Die Sparquote im Euro-Raum – also der Anteil des Einkommens, den private Haushalte zurücklegen – beträgt derzeit 15,45 Prozent, zeigen Daten des Statistikamts Eurostat. Sie liegt damit weit über ihrem historischen Durchschnitt seit Einführung der Gemeinschaftswährung. „Der Corona-Nachholkonsum ist der Inflation und verschiedenen Krisen zum Opfer gefallen“, sagt Michael Stappel, Volkswirt der DZ Bank. „Die Menschen bleiben bis heute eher vorsichtig.“
Diese anhaltend hohe Sparneigung ist mitentscheidend für die schwache Konjunkturentwicklung.
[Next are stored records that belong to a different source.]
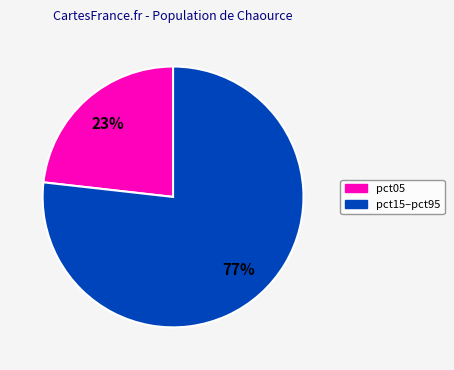

Is there a majority slice in this chart?

Yes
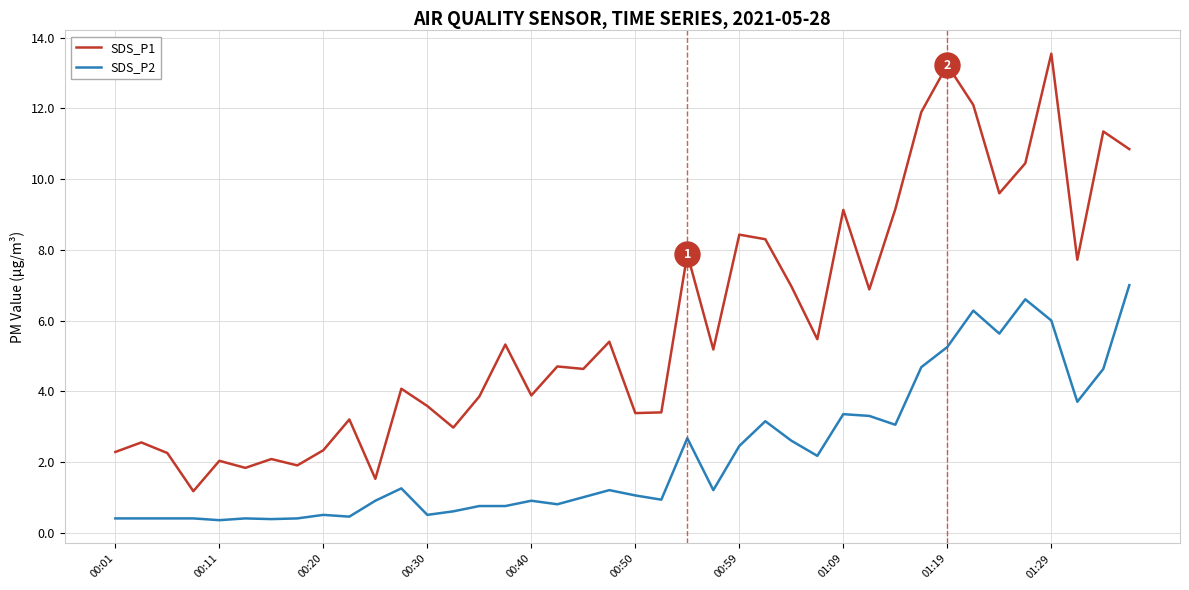

Which series has the largest total across all categories?

SDS_P1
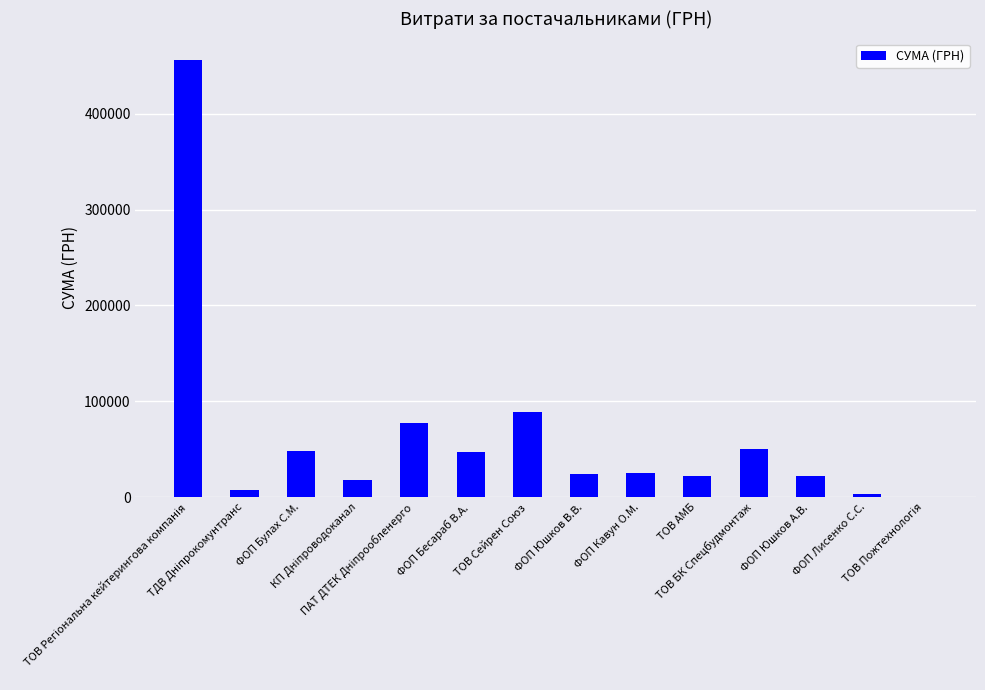

What is the sum of all values?

893415.7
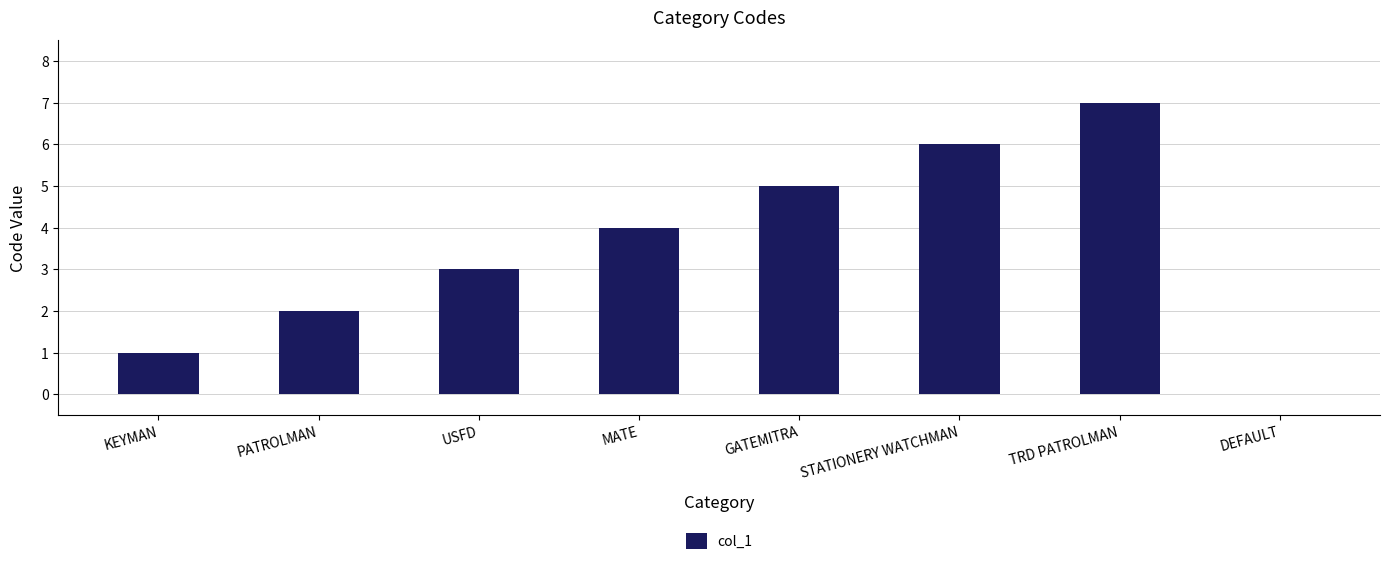

What is the sum of the values at GATEMITRA and DEFAULT?

5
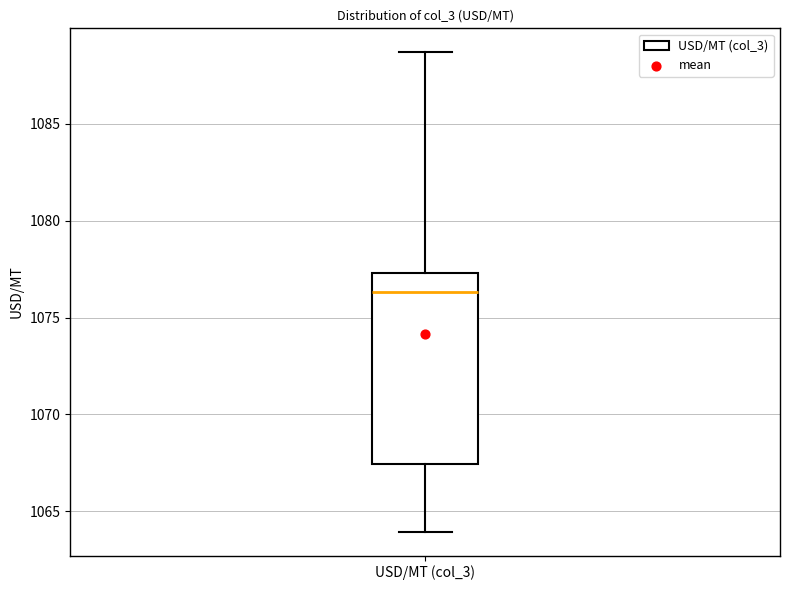

Where is the upper edge of the box for USD/MT (col_3) on the y-axis? The values are not printed on the chart, so give them approximately, as read against the axis.

1077.5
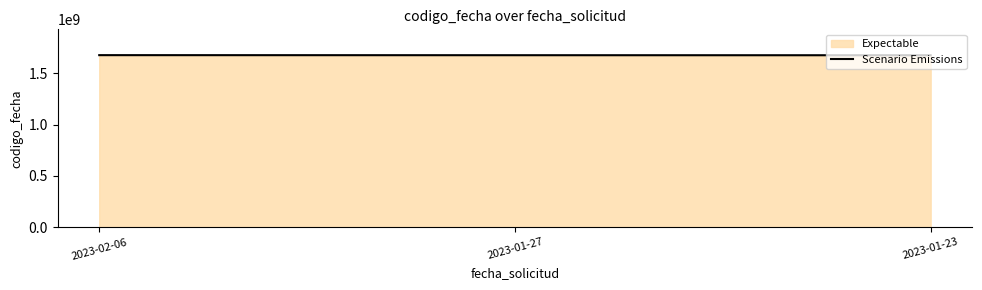

The value at 2023-01-23 is 1674728915. True or false?

True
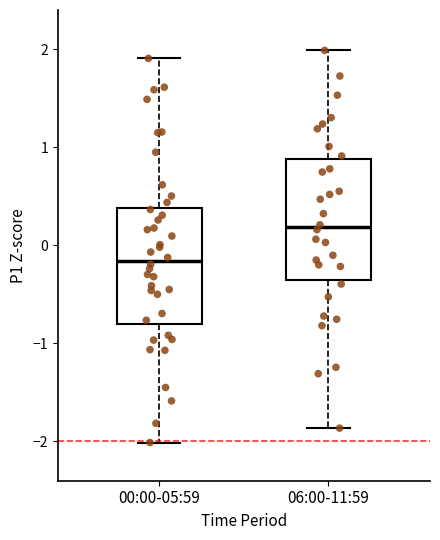

Reading left to right, transcribe this box plot: for each box, give where its median line is, the range the box spans, and where its two whiskers end, as read against the y-axis. The values are not printed on the chart, so give them approximately, as read against the axis.

00:00-05:59: median -0.2, box -0.8 to 0.4, whiskers -2.0 to 1.9
06:00-11:59: median 0.2, box -0.3 to 0.9, whiskers -1.9 to 2.0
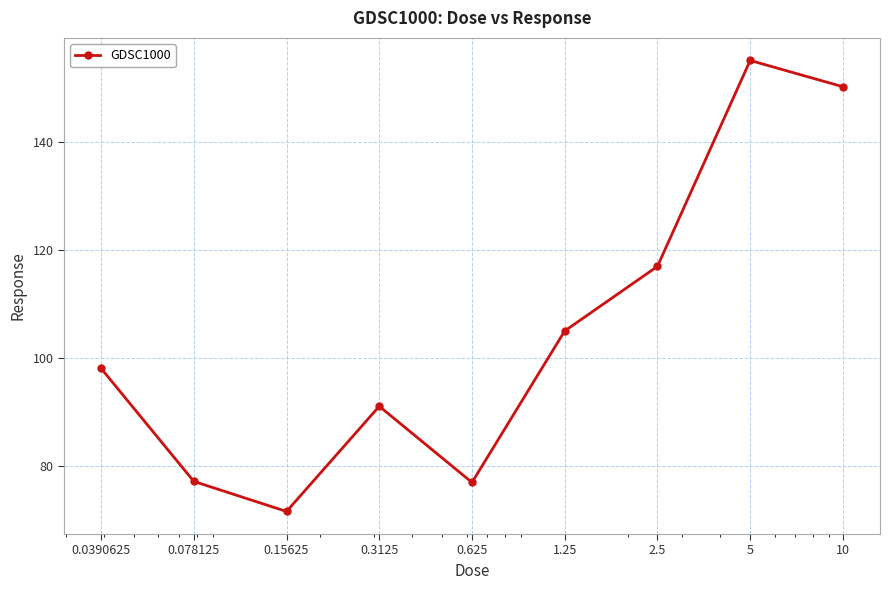

What is the average value?

104.7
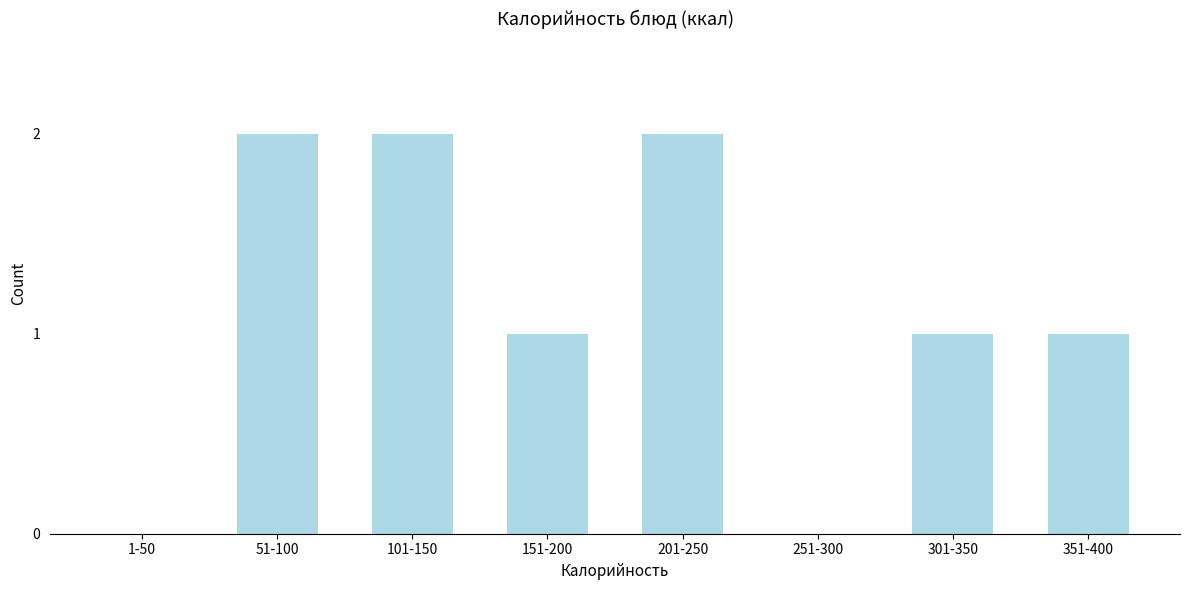

Reading left to right, extract all data points from this chart.

1-50=0	51-100=2	101-150=2	151-200=1	201-250=2	251-300=0	301-350=1	351-400=1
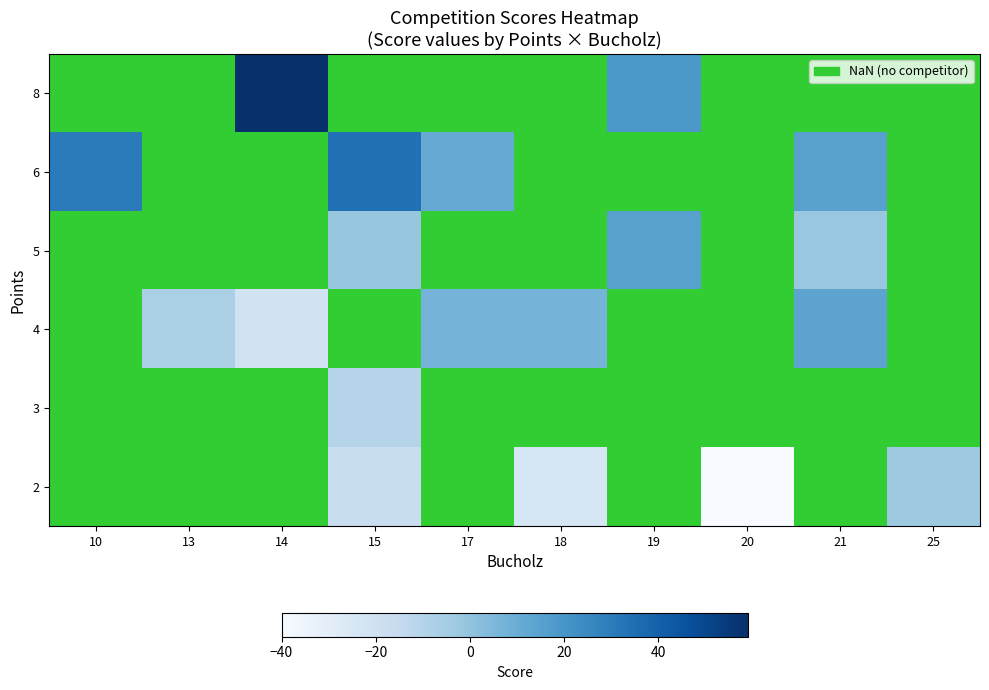

The row_3 series shows nan at 19. True or false?

True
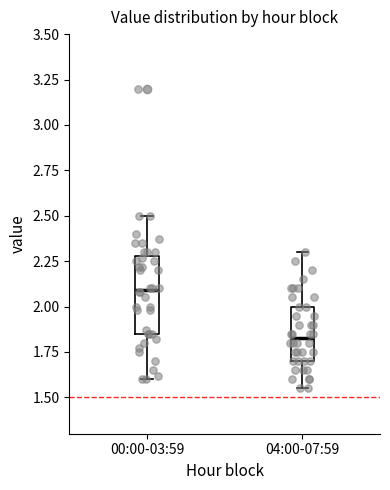

Reading left to right, read every box against the y-axis: the position of its median line, the range the box covers, and the ends of its whiskers. The values are not printed on the chart, so give them approximately, as read against the axis.

00:00-03:59: median 2.10, box 1.85 to 2.30, whiskers 1.60 to 2.50
04:00-07:59: median 1.85, box 1.70 to 2.00, whiskers 1.55 to 2.30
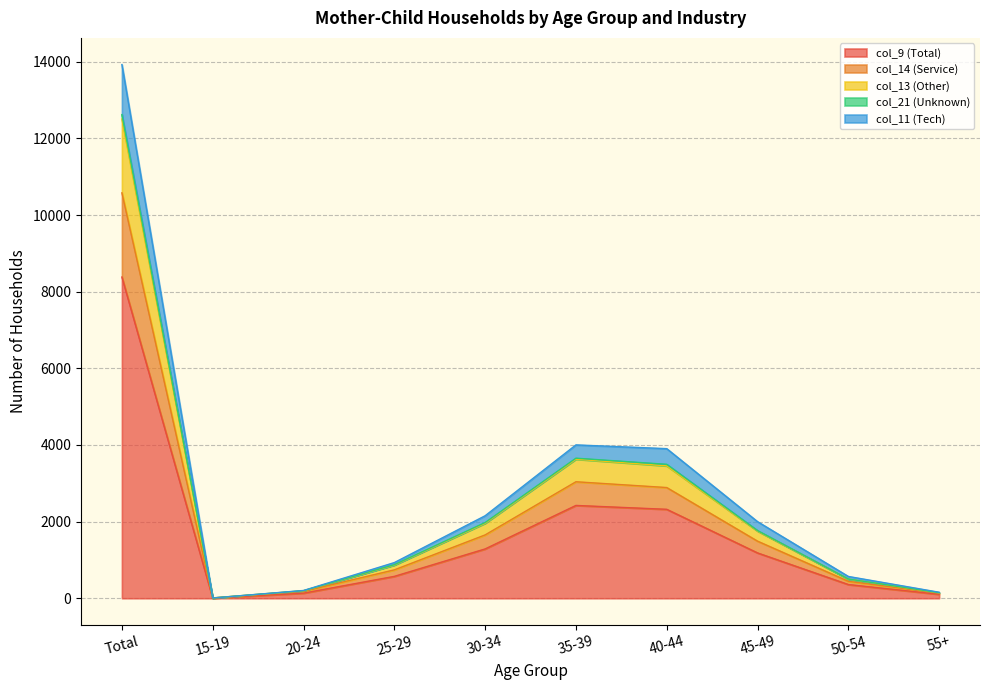

Where is col_13 (Other) nearest to the value 6314?

35-39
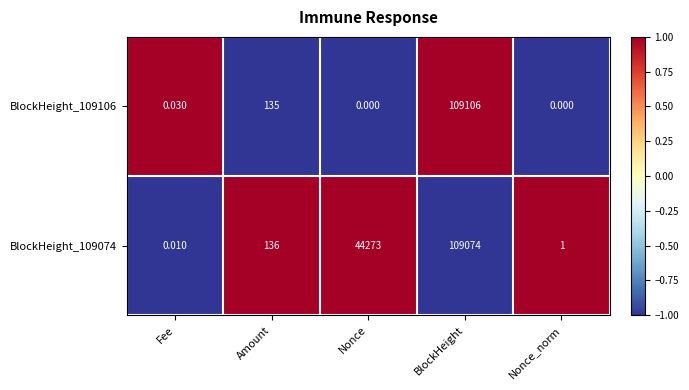

Which series changed the most between BlockHeight and Nonce_norm?

BlockHeight_109106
Die jüngsten Entwicklungen zeigen: Die Hoffnung, dass ein Konsumboom die schwache Wirtschaft anschiebt, kann sich als trügerisch erweisen. Das legen auch exklusive Berechnungen des Ifo-Instituts für das Handelsblatt nahe. Es drohen Folgeeffekte, die das Problem noch verstärken.